As Brexit negotiations teeter on the edge, and the position of the Government looks more perilous by the day, many businesses have been concentrating on the “what if’s” scenarios and the impact on business, recruitment, operations, jobs and the like. Planning for HR has probably never been so fraught unless “head in the sand” has been the favoured option!
However, there is another possible scenario that HR may well have missed in all the Brexit noise, but one that seems more and more likely because of it. A well-respected think-tank, The Institute of Employment Rights, has been quietly putting together a weighty document that is likely to influence a Labour Government’s industrial relations policy in the event of it winning an election. This will not involve a tinkering around the edges of employment legislation but a wholescale fundamental change to the way employers engage with their workforces, the rights of the workforce and how they are policed. A cornerstone of the proposals would be to return to the mandatory sectoral bargaining of the 1970’s and then to layer on top of this enterprise bargaining. Bargaining would cover a huge range of issues from terms & conditions and pay, to job grading, job descriptions, restructures and redundancy terms, employment policies, H&S and equality. The list is significant.

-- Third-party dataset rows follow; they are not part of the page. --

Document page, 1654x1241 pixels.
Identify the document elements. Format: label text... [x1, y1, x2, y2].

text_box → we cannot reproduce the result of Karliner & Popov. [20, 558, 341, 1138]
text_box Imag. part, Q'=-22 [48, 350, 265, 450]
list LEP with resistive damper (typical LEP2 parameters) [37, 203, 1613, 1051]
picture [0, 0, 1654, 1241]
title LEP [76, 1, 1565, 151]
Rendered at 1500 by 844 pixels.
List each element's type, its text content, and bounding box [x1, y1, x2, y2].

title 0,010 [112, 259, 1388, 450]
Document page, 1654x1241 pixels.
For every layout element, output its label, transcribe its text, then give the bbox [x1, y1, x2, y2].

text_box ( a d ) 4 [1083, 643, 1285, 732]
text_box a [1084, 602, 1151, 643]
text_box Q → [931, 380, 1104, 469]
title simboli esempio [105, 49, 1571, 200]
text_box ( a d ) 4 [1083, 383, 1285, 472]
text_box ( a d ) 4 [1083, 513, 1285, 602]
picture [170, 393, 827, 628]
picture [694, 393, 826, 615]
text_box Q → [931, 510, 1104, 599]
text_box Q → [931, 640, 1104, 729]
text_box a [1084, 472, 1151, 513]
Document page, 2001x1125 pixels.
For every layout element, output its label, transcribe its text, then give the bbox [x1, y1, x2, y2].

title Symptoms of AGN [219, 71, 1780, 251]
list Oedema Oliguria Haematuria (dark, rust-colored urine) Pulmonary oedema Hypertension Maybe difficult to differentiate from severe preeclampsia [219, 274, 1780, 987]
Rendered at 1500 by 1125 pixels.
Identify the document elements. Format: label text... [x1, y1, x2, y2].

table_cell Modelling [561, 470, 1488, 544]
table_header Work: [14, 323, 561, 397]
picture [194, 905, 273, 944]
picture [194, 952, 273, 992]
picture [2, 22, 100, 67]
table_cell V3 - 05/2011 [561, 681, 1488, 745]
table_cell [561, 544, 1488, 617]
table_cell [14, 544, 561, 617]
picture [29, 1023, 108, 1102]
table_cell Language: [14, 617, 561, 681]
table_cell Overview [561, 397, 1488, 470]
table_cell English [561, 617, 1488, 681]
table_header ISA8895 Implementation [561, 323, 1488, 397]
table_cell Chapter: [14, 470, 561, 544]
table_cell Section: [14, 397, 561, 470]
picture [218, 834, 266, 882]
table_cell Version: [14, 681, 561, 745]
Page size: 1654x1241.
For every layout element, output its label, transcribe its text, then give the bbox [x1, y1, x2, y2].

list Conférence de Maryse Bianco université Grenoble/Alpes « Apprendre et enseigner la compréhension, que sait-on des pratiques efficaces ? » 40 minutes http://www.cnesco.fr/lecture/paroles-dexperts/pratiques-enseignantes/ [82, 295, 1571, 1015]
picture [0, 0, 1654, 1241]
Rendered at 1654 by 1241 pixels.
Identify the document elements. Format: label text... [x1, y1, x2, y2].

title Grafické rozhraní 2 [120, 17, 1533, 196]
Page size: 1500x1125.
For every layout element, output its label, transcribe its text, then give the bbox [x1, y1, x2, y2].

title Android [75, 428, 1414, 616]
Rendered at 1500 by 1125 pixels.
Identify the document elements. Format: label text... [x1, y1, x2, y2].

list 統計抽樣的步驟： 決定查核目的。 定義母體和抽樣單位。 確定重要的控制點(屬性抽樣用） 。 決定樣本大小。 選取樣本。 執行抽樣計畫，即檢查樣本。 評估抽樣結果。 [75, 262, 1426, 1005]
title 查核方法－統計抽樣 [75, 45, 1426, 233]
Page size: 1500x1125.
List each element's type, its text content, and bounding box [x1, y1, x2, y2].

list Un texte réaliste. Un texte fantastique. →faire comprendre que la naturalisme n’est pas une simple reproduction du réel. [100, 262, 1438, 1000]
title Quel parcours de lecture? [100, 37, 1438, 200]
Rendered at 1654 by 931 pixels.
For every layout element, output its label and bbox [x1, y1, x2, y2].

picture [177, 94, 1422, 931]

So where does this leave HR? Many HR professionals have never had to deal with trade unions save in the context of a TU rep attending disciplinary or grievance meetings for individuals. The new world of industrial relations is likely to look very different under a Labour Government and will require a completely new skill set for the professional HR manager. Understanding the mechanisms of trade unions, how they work, and who’s who within the union will become essential. Perhaps most importantly HR will have to tread a fine line in what is effectively a “marriage” between the company and the union(s) from which the company cannot walk away. Both parties are in it for the long haul. Becoming a good negotiator, not just with the union, but perhaps with an over-zealous and robust management team, will become an essential part of HR’s armoury in the new industrial relations world. The HR person who proves their ability to maintain stability between the two sides, whilst helping drive the business forward will be a sought-after commodity. If HR thought Brexit was a headache, watch this space!